I remember reading quite a few years ago about survey that shown that Ivy law degree gives benefits only for the first 5 years after graduation, i.e Ivy league lawyers start at higher salaries, but after 5 years their earning are the same as the rest of the graduates. I remember thinking then, that this means that Ivy lawyers' earnings actually fall relatively to the rest, which the article did not point out.
This is clearly an example of why precedent law should not be used. At all. The militia act of 1792 regulated a specific set of people to have to buy a specific set of something by law. It was illegal to do back then as well, but yet, it was passed into law. However, the distinction is, is that the act also mandates under the militia act that:
IX. And be it further enacted That if any person whether officer or solder, belonging to the militia of any state, and called out into the service of the United States, be wounded or disabled, while in actual service, he shall be taken care of an provided for at the publick expense.

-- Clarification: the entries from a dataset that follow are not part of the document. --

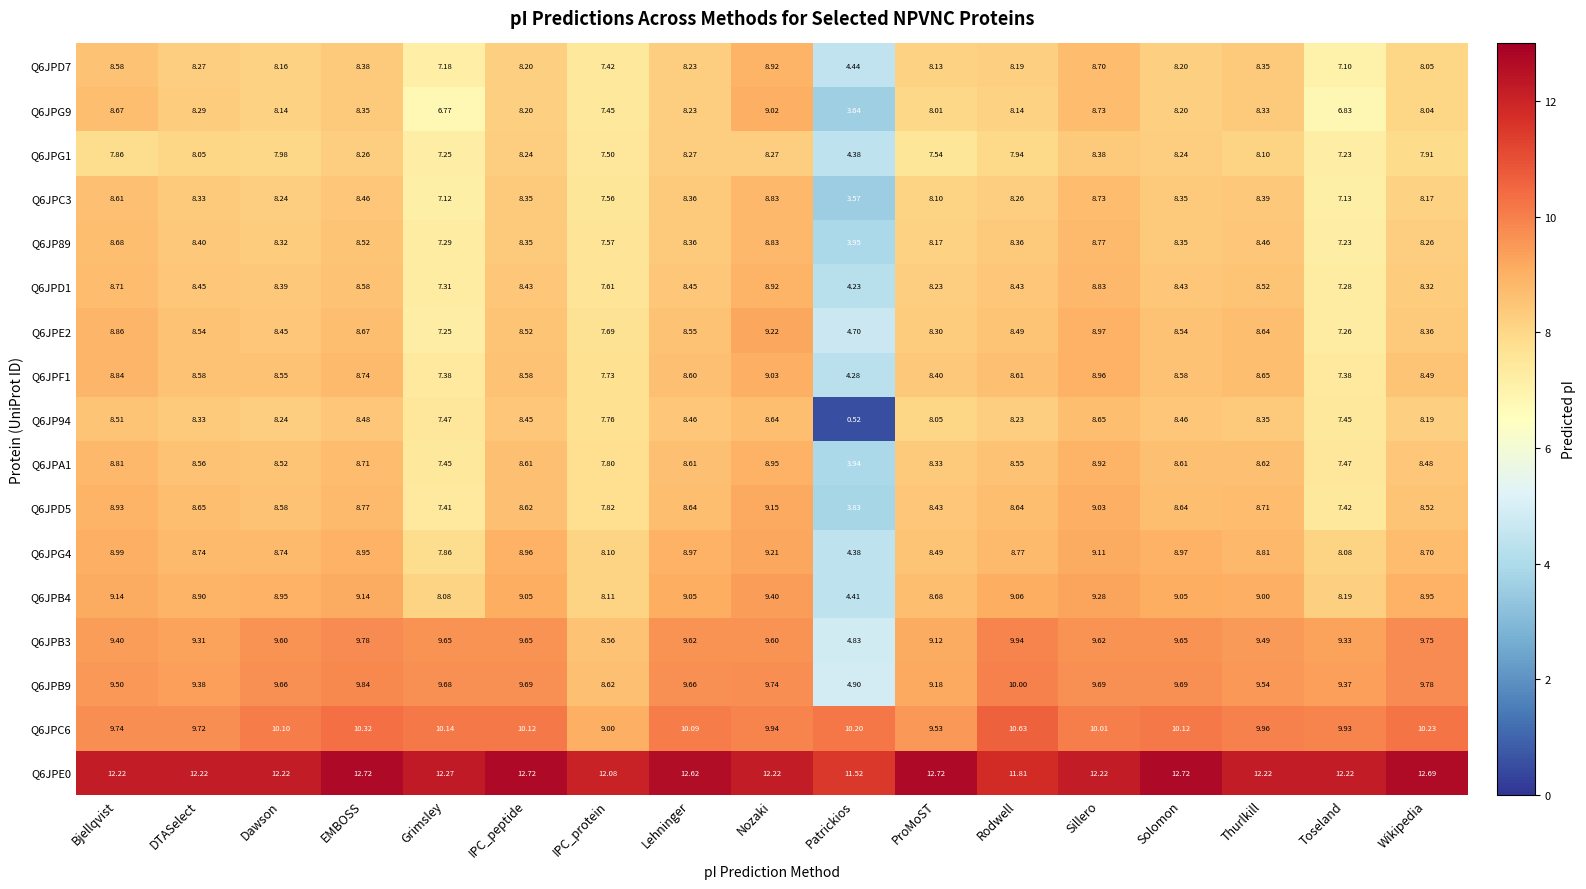

At which category is the sum across all series the highest?

Nozaki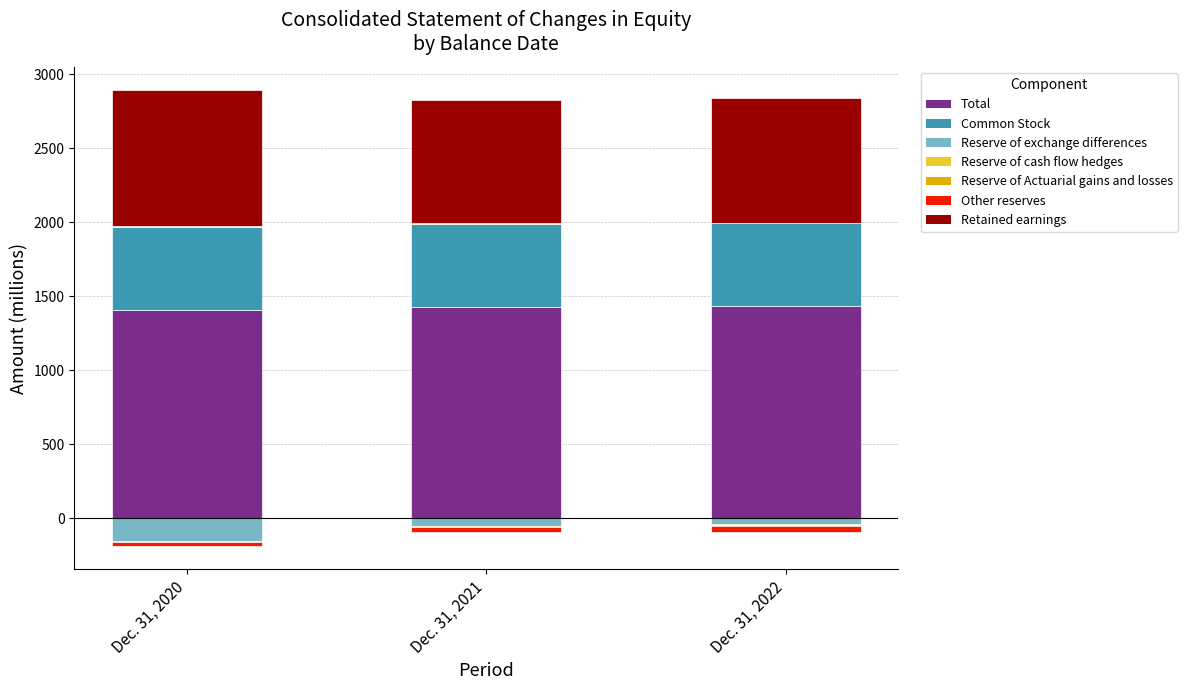

At which category is the sum across all series the highest?

Dec. 31, 2020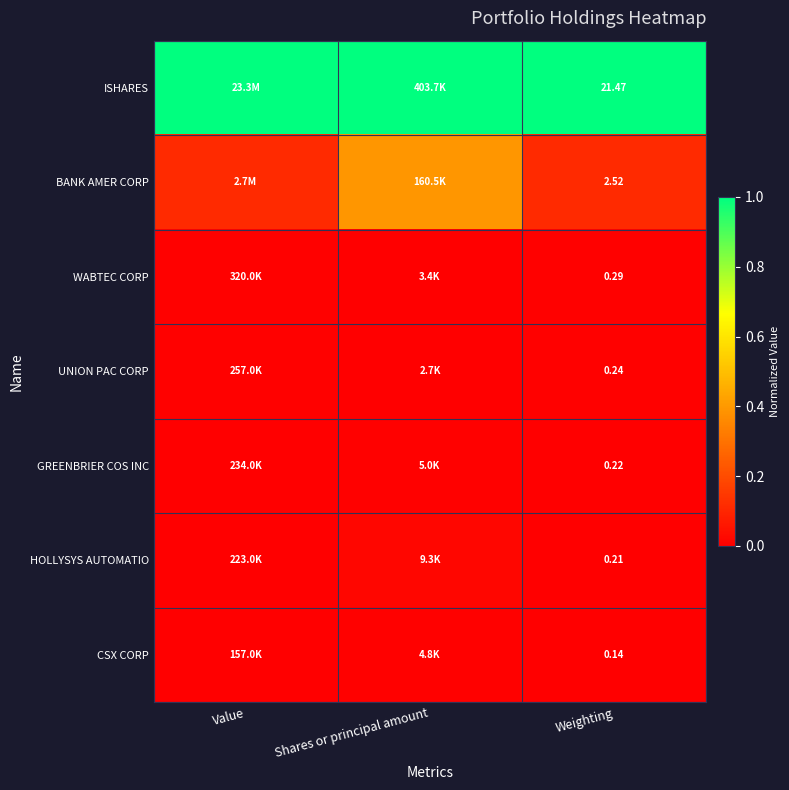

How many series are shown in this chart?

7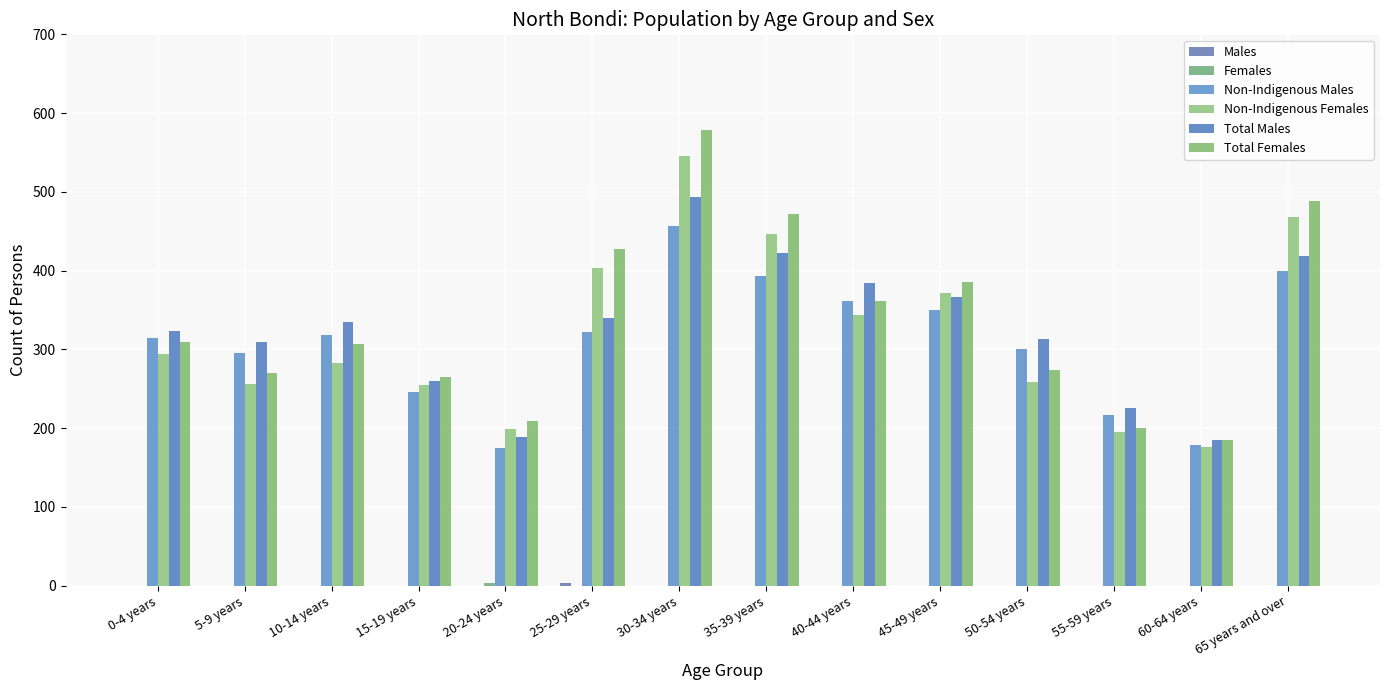

How many categories are shown in the chart?

14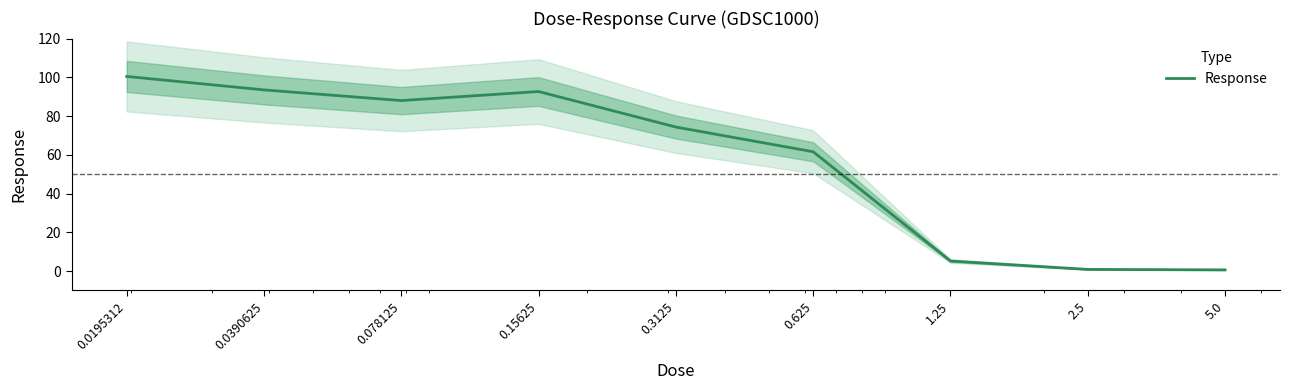

What is the approximate value at 0.0390625?

93.5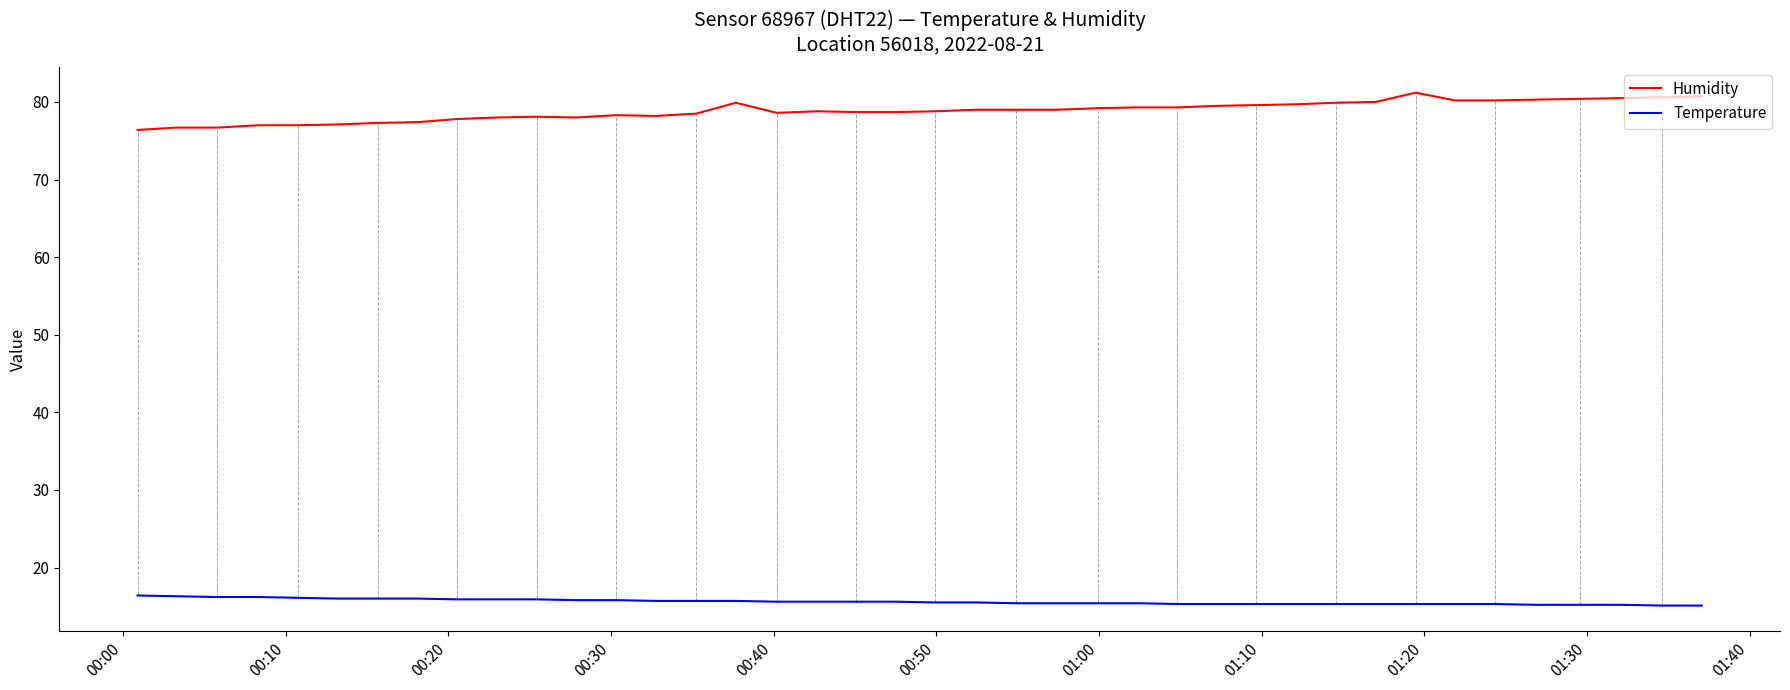

True or false: Temperature and Humidity cross at least once.

False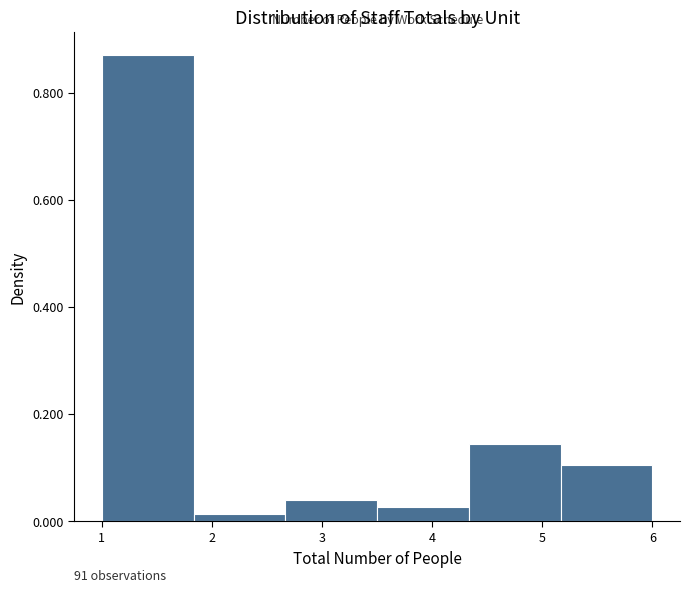

Over which range of the x-axis is the bar tallest?

1.0 to 1.8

Furthermore in Title 11, section 4 it says:
Sec. 4. And be it further enacted, That the militia employed in the service of the United States, shall receive the same pay and allowances, as the troops of the United States, [omitted in 1795: "who may be in service at the same time, or who were last in service, and shall be subject to the same rules and articles of war"]: And that no officer, non-commissioned officer or private of the militia shall be compelled to serve more than three months in any one year, nor more than in due rotation with every other able-bodied man of the same rank in the battalion to which be belongs.
What this act basically does is that anyone in the militia and is a seaman will be treated to the same equal pay and care as normal troops. It normalizes the different military style services as being distinct but being treated the same.
I believe that the professor took the 'mandate' out of context to mean that congress can mandate via the militia act, but not the commerce clause, can impose these regulations onto businesses that are conscripted into service for the purposes of warfare. The healthcare portion is umbrella'ed under that act, not the commerce clause. BIG DIFFERENCE!!!
Read the act: http://constitution.org/mil/mil_act_1792.htm
We are all sailors on this ship of fools. So heed the Good Captain Ahab and fork over the gold that is yours for your own damned good.
http://www.youtube.com/watch?v=YizxVlKG8CQ
Only 52 sec, Ha !
Harvard is probably better than Georgetown, though, because their students actually testify before congress that they haven't read, let alone understood, the contracts they're party to.